Diese Vorstellung entspricht nicht der christlichen Vorstellung von der Erlösung nach dem Tod. Besteht dieses zentrale Dogma, auf dem die ganze christliche Heilslehre aufbaut, in der „liberalen Theologie“ nicht mehr?

Dann haben wir echte Geister um uns. *

Nein. Es gibt keine echten Geister, jedenfalls wenn man mit echt „wirklich, real“ und mit Geist „übernatürlich“ meint. Was wir nach dem Tod eines Menschen in uns (nicht um ums) haben können, ist bestenfalls eine Erinnerung an diesen Menschen.

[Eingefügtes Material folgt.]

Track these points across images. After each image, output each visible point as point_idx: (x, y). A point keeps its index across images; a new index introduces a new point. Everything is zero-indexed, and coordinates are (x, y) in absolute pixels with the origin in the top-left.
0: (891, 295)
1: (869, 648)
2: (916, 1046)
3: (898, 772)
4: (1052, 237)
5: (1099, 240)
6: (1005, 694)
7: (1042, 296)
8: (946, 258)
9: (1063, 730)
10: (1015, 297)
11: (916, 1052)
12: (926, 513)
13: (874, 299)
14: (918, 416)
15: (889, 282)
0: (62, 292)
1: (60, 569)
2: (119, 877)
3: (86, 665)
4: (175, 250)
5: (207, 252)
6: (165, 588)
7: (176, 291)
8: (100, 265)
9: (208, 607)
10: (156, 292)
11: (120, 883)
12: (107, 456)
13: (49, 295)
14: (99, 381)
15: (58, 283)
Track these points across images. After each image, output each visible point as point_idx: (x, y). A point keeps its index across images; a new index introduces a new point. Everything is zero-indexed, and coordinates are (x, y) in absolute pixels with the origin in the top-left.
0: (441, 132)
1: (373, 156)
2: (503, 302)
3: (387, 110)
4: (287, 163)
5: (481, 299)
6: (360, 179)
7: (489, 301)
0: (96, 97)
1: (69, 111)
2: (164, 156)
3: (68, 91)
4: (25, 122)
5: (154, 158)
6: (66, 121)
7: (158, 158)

Gehe niemals im Streit auseinander, du weißt nicht sicher, ob du dich entschuldigen kannst. *

Vielleicht hätte sich der Lehrer auch gerne entschuldigt, wenn Sie ihm die Möglichkeit dazu gegeben hätten? Zum Beispiel, in dem Sie ihm gesagt hätten, dass Sie heute noch unter etwas, was er offenbar gesagt oder getan hat, leiden? Vielleicht war es ihm ja alle die Jahre gar nicht bewusst, welchen Schaden er offenbar angerichtet hatte?

Also nutzen sie die Zeit, um miteinander zu sprechen, bevor sie darauf warten müssen. *

Wen meinen Sie mit „sie“? Und was meinen Sie mit „darauf warten müssen“? Wenn jemand stirbt, bleibt nach allem, was wir heute wissen, außer den Atomen und den Erinnerungen nichts von einem Menschen übrig. Demzufolge ist auch mit an Sicherheit grenzender Wahrscheinlichkeit davon auszugehen, dass es nach dem Tod kein Wiedersehen mehr gibt, jedenfalls nicht in der Form, dass sich irgendwo irgendwelche Software-Backups von Menschen miteinander unterhalten würden.

*Jede Woche fordert osthessennews.de unter der Rubrik „NACHGEDACHT“ mit „liberal-theologischen Gedanken“ zum Nachdenken auf. Die als Zitat gekennzeichneten Abschnitte stammen aus dem eingangs genannten und verlinkten Original-Artikel von Christina Leinweber.